If you arent averse to ordering it online, this is just about the best price out there...
http://www.binnys.com/search/spiritsearch.cfm?advs=2&ptid=2&astxt=rittenhouse&otext=rittenhouse


----------



## Ivory Tower (Nov 18, 2005)

Just got a bottle of Black Maple Hill 18-year-old single barrel straight rye whiskey. It looks good and I will taste it in a few days to see how it goes--my first experience with rye.


----------



## fitzsmoke (Mar 9, 2006)

adsantos13 said:


> If you arent averse to ordering it online, this is just about the best price out there...
> http://www.binnys.com/search/spiritsearch.cfm?advs=2&ptid=2&astxt=rittenhouse&otext=rittenhouse


thanks for the link


----------



## adsantos13 (Oct 10, 2006)

Ivory Tower said:


> Just got a bottle of Black Maple Hill 18-year-old single barrel straight rye whiskey. It looks good and I will taste it in a few days to see how it goes--my first experience with rye.

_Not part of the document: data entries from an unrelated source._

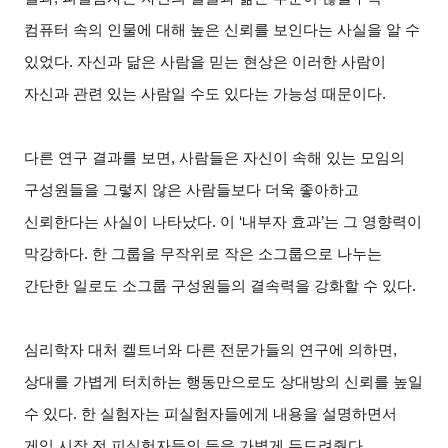
컴퓨터 속의 인물에 대해 높은 신뢰를 보인다는 사실을 알 수
있었다. 자신과 닮은 사람을 믿는 현상은 이러한 사람이
자신과 관련 있는 사람일 수도 있다는 가능성 때문이다.
다른 연구 결과를 보면, 사람들은 자신이 속해 있는 모임의
구성원들을 그렇지 않은 사람들보다 더욱 좋아하고
신뢰한다는 사실이 나타났다. 이 ‘내부자 효과’는 그 영향력이
막강하다. 한 그룹을 무작위로 작은 소그룹으로 나누는
간단한 일로도 소그룹 구성원들의 결속력을 강화할 수 있다.
심리학자 대처 켈트너와 다른 전문가들의 연구에 의하면,
상대를 가볍게 터치하는 행동만으로도 상대방의 신뢰를 높일
수 있다. 한 실험자는 피실험자들에게 내용을 설명하면서
게임 시작 전 피실험자들의 등을 가볍게 두드려줬다.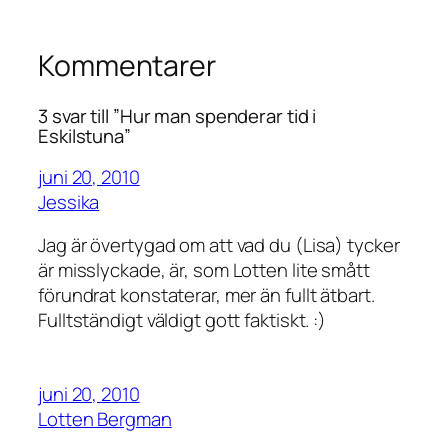
Kommentarer
3 svar till ”Hur man spenderar tid i
Eskilstuna”
juni 20, 2010
Jessika
Jag är övertygad om att vad du (Lisa) tycker
är misslyckade, är, som Lotten lite smått
förundrat konstaterar, mer än fullt ätbart.
Fulltständigt väldigt gott faktiskt. :)
juni 20, 2010
Lotten Bergman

Ive heard a lot of good things about this brand...correct me if Im wrong but isnt Black Maple Hill made by the Van Winkle Bourbon people?


----------



## fitzsmoke (Mar 9, 2006)

Tried some Old Overholt Rye. It's pretty good for a $13 or so for a fifth. I thing the Wild Turkey is about 10% better but it's about $20+ per fifth.:al


----------



## Ivory Tower (Nov 18, 2005)

adsantos13 said:


> Ive heard a lot of good things about this brand...correct me if Im wrong but isnt Black Maple Hill made by the Van Winkle Bourbon people?

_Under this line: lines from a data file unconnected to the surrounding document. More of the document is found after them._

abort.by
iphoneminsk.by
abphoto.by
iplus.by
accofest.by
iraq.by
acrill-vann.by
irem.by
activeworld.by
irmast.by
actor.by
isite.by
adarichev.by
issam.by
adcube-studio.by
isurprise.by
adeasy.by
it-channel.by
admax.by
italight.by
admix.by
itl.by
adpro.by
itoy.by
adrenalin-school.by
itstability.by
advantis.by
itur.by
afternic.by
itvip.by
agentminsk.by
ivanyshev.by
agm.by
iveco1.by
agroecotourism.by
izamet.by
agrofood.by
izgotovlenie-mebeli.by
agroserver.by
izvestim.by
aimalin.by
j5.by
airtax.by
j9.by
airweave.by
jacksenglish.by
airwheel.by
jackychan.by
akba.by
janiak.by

Black Maple Hill is a very good rye whiskey, after trying it a couple times now. I have limited experience with ryes, but the flavor is very smooth. However, it has a certain crispness to it that I don't get from bourbons, which may take some time to get used to.

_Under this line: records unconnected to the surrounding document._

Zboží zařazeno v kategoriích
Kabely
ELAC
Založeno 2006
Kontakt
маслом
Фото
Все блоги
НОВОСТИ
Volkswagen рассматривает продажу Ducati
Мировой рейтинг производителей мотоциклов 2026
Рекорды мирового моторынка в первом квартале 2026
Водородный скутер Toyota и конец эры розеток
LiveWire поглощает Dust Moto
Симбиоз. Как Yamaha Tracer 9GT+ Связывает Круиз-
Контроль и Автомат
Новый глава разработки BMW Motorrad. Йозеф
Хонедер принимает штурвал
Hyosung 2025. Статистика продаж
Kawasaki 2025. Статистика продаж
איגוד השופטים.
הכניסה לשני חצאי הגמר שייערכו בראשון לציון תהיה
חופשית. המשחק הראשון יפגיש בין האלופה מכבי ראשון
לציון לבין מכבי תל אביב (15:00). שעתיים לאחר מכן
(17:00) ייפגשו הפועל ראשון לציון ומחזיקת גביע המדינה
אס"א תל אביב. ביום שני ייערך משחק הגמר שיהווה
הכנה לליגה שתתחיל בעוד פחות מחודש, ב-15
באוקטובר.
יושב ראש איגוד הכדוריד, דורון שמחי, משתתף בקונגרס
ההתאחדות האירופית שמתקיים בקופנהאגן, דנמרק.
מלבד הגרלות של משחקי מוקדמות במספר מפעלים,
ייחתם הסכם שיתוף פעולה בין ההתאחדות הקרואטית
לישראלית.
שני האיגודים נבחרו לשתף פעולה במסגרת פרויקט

I think this whiskey is by either the Van Winkle or Buffalo Trace. That is, if Van Winkle isn't done by Buffalo Trace as well.


----------



## Che (Dec 4, 2003)

adsantos13 said:


> Rittenhouse 100 proof Bonded Rye....very good and usually less than 20 bucks. Won some awards a year or so ago and is made by Heaven Hill. Really cant go wrong there...


This is probably the current "best buy" on the market. I have some other favorites but they're aren't exactly cheap these days.


----------



## Che (Dec 4, 2003)

Ivory Tower said:


> Black Maple Hill is a very good rye whiskey, after trying it a couple times now. I have limited experience with ryes, but the flavor is very smooth. However, it has a certain crispness to it that I don't get from bourbons, which may take some time to get used to.
> 
> I think this whiskey is by either the Van Winkle or Buffalo Trace. That is, if Van Winkle isn't done by Buffalo Trace as well.


While I think most of the "old rye" currently available is from the same source or two, I believe BMH products are currently supported by Kentucky Bourbon Distillers. Though niether is willing to disclose where the whiskey is sourced from.


----------



## Ivory Tower (Nov 18, 2005)

You're probably right. Thanks.


----------



## Che (Dec 4, 2003)

Ivory Tower said:


> You're probably right. Thanks.


Although I should have said the bottle design suggests to mr that Julian Van Winkle might have had a hand in BMH's bottling in the past.


----------



## fitzsmoke (Mar 9, 2006)

Would like to try the Rittenhouse, haven't seen it in Oregon or Washington as yet.:u


----------



## Che (Dec 4, 2003)

fitzsmoke said:


> Would like to try the Rittenhouse, haven't seen it in Oregon or Washington as yet.:u


I assume you are not speaking of 21 year old Rittenhouse? My guess is if that one hasn't arrived yet - it likely never will as I think it was a one off that is drying up. Quite expensive too.

On the younger versions, I'd stick with the 100 proof bottled in bond. The lower proof version probably is best served in rye based cocktails rather than as a sipper.


----------